Considérant ce qui suit :
1. Aux termes de l’article L. 521-3 du code de justice administrative : « En cas d’urgence et sur simple requête qui sera recevable même en l’absence de décision administrative préalable, le juge des référés peut ordonner toutes autres mesures utiles sans faire obstacle à l’exécution d’aucune décision administrative. » Et aux termes du 1er alinéa de l’article R. 522-1 du même code : « La requête visant au prononcé de mesures d'urgence doit (…) justifier de l'urgence de l'affaire ».
2. Le juge des référés, saisi sur le fondement de cet article, peut prescrire, sans audience, à des fins conservatoires ou à titre provisoire, toutes mesures, autres que celles régies par les articles L. 521-1 et L. 521-2 du même code, notamment sous forme d’injonctions adressées à l’administration, à condition que ces mesures soient utiles et ne se heurtent à aucune contestation sérieuse. S’agissant de la condition d’urgence à laquelle est notamment subordonné le prononcé des mesures mentionnées à l’article L. 521-3, il appartient au juge des référés d’apprécier concrètement, compte tenu des justifications fournies par le requérant, si la situation portée à sa connaissance est de nature à porter un préjudice suffisamment grave et immédiat à un intérêt public, à la situation du requérant ou aux intérêts qu’il entend défendre.
3. M. A... soutient qu’il rencontre des difficultés pour obtenir la remise de la carte de séjour temporaire d’un an qui lui a été accordée par un arrêté préfectoral du 30 août 2022. Toutefois, il n’allègue pas avoir fait la moindre démarche pour récupérer son nouveau titre de séjour avant le 12 mai 2025, se bornant à faire valoir qu’il est mis en possession de récépissés depuis le 30 août 2022 et qu’il est convoqué pour renouveler à nouveau ce récépissé le 16 octobre 2025. Il ne démontre ainsi pas que le défaut de remise du titre de séjour accordé le 30 août 2022 résulte d’un dysfonctionnement de l’administration et ne justifie dès lors pas de l’utilité et de l’urgence de sa demande tendant à ce qu’il soit enjoint au préfet de la Seine-Saint-Denis de lui permettre de récupérer son titre de séjour. Par suite, la requête de M. A... doit être rejetée en toutes ses conclusions.
ORDONNE :
Article 1er : La requête de M. A... est rejetée.
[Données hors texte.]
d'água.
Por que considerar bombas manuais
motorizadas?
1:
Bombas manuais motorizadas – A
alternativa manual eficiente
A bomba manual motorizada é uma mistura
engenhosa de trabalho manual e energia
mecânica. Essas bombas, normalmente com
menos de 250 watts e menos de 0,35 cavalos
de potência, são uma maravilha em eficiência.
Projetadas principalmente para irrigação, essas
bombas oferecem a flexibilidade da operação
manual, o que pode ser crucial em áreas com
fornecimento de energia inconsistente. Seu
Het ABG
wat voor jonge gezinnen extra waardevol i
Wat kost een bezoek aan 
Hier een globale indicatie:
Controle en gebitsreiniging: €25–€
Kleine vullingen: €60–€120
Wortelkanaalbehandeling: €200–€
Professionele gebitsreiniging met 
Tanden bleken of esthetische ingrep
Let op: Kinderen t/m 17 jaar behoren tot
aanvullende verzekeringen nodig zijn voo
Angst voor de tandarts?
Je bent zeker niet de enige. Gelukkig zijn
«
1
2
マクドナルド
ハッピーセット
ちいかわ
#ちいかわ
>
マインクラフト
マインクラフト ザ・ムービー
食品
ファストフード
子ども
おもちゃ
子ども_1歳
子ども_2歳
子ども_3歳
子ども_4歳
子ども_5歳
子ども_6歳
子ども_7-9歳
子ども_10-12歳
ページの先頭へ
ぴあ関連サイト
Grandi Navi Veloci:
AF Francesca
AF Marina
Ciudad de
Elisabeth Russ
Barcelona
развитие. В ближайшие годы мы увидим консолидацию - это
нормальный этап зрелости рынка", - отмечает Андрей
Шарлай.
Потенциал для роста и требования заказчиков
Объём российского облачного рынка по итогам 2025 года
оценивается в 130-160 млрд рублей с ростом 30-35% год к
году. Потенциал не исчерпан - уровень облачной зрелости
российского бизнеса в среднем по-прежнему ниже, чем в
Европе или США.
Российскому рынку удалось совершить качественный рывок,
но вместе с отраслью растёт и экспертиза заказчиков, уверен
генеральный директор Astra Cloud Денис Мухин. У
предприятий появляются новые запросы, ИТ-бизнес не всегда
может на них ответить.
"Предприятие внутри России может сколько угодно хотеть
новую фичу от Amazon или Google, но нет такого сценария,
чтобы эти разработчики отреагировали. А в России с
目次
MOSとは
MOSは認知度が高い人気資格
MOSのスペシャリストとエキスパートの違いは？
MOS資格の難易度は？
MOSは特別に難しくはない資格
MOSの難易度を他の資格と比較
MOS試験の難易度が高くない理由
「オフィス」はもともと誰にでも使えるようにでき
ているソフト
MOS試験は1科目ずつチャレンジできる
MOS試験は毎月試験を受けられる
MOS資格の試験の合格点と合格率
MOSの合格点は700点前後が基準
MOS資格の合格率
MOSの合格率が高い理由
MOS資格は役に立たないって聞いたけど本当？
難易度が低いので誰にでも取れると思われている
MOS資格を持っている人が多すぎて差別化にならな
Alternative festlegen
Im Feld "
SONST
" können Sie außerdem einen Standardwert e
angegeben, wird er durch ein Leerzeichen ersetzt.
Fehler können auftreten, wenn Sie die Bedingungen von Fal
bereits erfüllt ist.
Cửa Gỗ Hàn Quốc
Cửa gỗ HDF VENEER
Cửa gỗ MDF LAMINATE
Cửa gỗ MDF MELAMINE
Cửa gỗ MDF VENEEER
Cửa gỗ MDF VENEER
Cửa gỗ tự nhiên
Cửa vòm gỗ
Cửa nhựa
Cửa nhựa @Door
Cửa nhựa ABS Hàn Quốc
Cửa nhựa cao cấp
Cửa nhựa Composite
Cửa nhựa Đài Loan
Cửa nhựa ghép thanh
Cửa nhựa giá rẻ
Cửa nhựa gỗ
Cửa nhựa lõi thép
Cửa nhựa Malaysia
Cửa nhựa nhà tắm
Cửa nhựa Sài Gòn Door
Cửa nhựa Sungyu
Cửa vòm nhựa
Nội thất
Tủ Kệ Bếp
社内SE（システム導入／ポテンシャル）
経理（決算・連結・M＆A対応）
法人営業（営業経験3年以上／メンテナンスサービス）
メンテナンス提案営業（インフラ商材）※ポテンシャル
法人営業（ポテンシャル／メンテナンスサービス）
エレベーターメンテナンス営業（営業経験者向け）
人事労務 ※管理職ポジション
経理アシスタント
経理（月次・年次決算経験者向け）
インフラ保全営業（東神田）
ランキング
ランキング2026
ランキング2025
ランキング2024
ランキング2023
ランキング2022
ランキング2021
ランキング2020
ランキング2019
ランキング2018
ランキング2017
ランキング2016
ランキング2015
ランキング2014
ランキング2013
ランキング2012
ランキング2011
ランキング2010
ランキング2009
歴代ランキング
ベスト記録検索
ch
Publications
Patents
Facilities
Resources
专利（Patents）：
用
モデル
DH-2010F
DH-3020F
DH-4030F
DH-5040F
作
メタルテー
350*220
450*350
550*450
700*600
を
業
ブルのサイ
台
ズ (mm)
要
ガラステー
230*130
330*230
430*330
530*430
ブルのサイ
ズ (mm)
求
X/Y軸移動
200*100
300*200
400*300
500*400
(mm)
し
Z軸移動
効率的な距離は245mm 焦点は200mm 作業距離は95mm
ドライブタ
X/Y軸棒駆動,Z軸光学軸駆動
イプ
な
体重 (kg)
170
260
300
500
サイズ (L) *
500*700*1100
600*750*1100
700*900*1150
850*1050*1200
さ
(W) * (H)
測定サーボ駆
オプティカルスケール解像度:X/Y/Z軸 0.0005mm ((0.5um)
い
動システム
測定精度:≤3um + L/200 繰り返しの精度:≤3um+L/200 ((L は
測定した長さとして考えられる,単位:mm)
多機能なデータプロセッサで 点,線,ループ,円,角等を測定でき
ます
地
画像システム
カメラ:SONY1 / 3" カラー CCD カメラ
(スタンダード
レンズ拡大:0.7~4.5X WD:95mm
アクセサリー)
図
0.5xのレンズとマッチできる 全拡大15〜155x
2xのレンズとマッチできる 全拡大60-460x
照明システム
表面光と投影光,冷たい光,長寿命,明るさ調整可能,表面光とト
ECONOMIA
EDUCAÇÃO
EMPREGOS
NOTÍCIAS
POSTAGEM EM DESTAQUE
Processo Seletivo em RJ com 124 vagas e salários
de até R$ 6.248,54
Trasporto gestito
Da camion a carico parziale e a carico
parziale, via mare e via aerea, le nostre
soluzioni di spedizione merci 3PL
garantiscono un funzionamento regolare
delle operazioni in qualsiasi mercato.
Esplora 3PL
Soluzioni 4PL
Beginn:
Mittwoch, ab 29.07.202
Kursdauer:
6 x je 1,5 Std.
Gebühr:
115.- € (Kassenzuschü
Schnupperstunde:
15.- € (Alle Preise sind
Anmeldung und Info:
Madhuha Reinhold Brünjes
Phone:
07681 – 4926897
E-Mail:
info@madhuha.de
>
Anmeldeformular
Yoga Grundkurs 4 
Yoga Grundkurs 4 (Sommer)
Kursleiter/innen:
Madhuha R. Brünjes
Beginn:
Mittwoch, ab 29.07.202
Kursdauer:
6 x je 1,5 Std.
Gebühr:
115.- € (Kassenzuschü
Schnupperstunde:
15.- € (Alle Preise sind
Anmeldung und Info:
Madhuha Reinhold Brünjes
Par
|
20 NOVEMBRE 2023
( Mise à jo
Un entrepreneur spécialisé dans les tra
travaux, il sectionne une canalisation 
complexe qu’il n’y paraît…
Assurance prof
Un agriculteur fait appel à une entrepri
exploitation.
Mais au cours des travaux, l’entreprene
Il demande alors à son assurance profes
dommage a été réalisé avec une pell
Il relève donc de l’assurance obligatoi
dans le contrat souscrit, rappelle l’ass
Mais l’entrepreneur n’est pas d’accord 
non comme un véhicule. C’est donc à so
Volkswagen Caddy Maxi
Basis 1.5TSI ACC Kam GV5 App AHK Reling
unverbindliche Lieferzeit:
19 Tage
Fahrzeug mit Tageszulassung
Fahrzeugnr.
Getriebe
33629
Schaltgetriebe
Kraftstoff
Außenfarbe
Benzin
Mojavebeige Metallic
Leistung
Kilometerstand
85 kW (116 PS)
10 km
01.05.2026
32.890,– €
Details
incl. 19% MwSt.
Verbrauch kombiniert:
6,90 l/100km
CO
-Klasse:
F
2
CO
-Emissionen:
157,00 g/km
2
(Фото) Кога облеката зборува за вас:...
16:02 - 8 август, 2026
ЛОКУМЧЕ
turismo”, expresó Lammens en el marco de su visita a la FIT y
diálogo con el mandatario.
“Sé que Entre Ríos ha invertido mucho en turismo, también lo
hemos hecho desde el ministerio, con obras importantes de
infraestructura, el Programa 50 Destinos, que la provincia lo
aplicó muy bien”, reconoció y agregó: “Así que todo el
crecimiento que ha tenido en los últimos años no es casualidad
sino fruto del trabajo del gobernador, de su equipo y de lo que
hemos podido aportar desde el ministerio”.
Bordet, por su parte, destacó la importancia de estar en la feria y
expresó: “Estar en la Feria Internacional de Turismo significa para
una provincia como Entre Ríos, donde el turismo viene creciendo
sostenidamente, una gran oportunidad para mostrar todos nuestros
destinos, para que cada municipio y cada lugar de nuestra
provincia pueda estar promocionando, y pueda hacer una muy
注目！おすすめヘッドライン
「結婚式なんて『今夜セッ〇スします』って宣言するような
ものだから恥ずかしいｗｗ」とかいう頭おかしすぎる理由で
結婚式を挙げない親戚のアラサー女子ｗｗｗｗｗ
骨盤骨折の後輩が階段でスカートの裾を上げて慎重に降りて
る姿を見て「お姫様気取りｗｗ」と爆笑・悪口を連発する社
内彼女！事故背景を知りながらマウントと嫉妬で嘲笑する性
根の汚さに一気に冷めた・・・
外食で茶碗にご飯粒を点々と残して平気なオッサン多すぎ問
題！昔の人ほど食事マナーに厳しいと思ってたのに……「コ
Article 2 : La présente ordonnance sera notifiée à M. B... A... et au ministre de l’intérieur.
Copie en sera adressée au préfet de la Seine-Saint-Denis.
Fait à Montreuil, le 23 décembre 2025.
La juge des référés,
J. Jimenez
La République mande et ordonne au ministre de l’intérieur en ce qui le concerne ou à tous commissaires de justice à ce requis en ce qui concerne les voies de droit commun contre les parties privées, de pourvoir à l’exécution de la présente décision.